EKBIS.CO, JAKARTA -- Pemerintah diyakini tidak akan bisa swasembada daging dan akan terus impor. Salah satu penyebabnya, karena pemerintah masih menjadikan tolak ukur harga sebagai keberhasilan.
Menurut Sekretaris Jenderal Perhimpunan Peternakan Sapi dan Kerbau Indonesia (PPSKI), Rochadi Tawaf, saat ini harga sapi masih dijadikan pemerintah sebagai patokan, bukan kesejahteraan para petani, dalam hal ini peternak.
"Kalau sekarang harga daging sapi dijadikan patokan, ya perbanyak saja impor. Harusnya tingkat produksi dan kesejahteraan petani yang dijadikan patokan. Sesuai dengan tujuan pembangunan: produksi meningkat, mampu mengerjakan suplai dalam negeri atau ketersediaan dan kesejahteraan petani," ujar Rochadi kepada Republika.co.id, Jumat (25/1).
Menurutnya saat ini pemerintah hanya mau harga murah, makanya mengimpor daging.

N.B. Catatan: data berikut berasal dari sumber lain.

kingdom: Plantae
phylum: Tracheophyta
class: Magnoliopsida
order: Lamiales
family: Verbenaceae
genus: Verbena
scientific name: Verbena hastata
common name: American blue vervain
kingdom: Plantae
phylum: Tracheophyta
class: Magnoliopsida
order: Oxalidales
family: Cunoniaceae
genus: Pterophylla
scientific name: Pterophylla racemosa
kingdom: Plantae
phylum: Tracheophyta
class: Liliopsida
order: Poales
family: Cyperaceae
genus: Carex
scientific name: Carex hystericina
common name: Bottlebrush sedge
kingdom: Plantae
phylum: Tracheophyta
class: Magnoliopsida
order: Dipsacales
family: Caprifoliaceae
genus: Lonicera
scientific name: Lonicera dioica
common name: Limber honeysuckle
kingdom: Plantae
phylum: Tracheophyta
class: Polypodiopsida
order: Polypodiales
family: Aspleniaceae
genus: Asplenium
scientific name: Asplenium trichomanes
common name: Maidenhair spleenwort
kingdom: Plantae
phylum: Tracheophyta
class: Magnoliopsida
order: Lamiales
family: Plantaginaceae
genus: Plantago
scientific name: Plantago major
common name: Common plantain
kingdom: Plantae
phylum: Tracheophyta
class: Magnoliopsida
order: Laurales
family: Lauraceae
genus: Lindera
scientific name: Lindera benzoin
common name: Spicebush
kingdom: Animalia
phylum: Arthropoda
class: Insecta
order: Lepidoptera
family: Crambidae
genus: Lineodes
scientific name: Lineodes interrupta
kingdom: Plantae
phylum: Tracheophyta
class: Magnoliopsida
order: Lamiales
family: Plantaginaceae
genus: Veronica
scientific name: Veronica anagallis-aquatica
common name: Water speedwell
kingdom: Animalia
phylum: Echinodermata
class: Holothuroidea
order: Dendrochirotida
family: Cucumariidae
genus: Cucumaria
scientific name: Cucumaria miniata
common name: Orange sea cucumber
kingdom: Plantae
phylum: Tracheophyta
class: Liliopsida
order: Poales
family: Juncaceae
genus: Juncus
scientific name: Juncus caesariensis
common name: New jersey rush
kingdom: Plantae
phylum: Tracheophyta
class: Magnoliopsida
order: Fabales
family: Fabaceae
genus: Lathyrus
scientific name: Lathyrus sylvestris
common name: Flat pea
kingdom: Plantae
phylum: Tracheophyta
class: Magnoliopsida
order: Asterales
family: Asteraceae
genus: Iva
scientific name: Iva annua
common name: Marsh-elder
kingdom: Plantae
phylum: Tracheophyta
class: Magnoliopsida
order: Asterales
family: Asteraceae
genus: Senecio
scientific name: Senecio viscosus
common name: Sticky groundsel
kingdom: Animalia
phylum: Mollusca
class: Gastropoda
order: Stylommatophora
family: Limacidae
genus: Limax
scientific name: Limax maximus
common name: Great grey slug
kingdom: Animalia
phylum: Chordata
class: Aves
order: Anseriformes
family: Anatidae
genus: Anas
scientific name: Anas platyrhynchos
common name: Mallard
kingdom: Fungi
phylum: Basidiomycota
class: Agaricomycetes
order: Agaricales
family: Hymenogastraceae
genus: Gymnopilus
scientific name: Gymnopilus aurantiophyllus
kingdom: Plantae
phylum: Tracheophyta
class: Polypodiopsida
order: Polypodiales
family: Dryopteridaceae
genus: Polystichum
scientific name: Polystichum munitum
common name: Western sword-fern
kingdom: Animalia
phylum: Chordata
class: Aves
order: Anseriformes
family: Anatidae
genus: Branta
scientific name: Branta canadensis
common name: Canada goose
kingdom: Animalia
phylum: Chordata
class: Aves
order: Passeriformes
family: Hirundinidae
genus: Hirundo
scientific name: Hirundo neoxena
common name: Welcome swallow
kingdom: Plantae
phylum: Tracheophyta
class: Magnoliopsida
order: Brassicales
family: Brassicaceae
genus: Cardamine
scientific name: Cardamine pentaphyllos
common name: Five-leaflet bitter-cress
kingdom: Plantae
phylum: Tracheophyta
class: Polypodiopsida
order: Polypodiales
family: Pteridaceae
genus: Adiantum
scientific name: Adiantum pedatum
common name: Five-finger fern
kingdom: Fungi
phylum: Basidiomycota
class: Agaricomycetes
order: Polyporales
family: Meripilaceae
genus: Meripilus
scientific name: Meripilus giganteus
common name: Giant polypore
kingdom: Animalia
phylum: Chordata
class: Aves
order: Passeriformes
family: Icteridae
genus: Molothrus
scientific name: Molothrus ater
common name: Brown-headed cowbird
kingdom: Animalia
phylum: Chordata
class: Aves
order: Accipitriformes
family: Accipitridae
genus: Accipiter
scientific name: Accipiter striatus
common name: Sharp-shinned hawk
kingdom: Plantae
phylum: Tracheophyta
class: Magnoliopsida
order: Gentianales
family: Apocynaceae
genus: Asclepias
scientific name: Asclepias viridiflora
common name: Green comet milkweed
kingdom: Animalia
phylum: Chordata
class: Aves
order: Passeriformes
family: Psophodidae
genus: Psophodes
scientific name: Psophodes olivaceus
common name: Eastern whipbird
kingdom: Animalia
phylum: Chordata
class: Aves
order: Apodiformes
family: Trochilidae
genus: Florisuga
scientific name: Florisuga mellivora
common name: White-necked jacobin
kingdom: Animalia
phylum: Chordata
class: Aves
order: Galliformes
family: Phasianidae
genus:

Selain mengenai harga terdapat berbagai kebijakan yang menurut Rochadi kontraproduktif.
Salah satunya yaitu program Upaya Khusus Sapi Indukan Wajib Bunting (UPSUS SIWAB) yang dinilai tidak dilaksanakan dengan baik. Karena untuk program ini, pemerintah seharusnya menjamin pasar sehingga dapat menguntungkan petani.
"Bagus programnya, tapi di sisi lain harga harus Rp 80 ribu per kilogram, ya gimana bisa, SIWAB harga segitu? Jadi gak produktif hasilnya, tidak membuahkan hasil yang baik. Tidak menguntungkan petani," tutur Rochadi.
Kebijakan kontraproduktif lainnya yaitu tidak memperbolehkan sapi lokal diberi hormon, sedangkan pemerintah mengimpor sapi luar yang disuntik hormon. Kemudian usaha penggemukan (feedlot) yang harus digabung dengan pembibitan (breeding), padahal hal tersebut tidak mungkin dilakukan.
Pemerintah juga menunjuk pihak swasta untuk melakukan pembibitan tanpa diberi insentif yang tentunya tidak menguntungkan. Selain itu, impor daging juga dibebaskan. Padahal dulu, kata Rochadi, jumlah daging yang harus diimpor dikendalikan pemerintah.
Menurut Rochadi, banyak riset- riset mengenai ternak yang dapat dijadikan patokan sebelum mengambil kebijakan. Namun selama ini kebijakan yang diambil pemerintah terkait daging menurutnya merupakan kebijakan emosional.
"Data yang tidak jelas, kebijakan yang tidak dilakukan dengan baik. Banyak sekali faktor yang harus diselesaikan oleh pemerintah," kata Rochadi.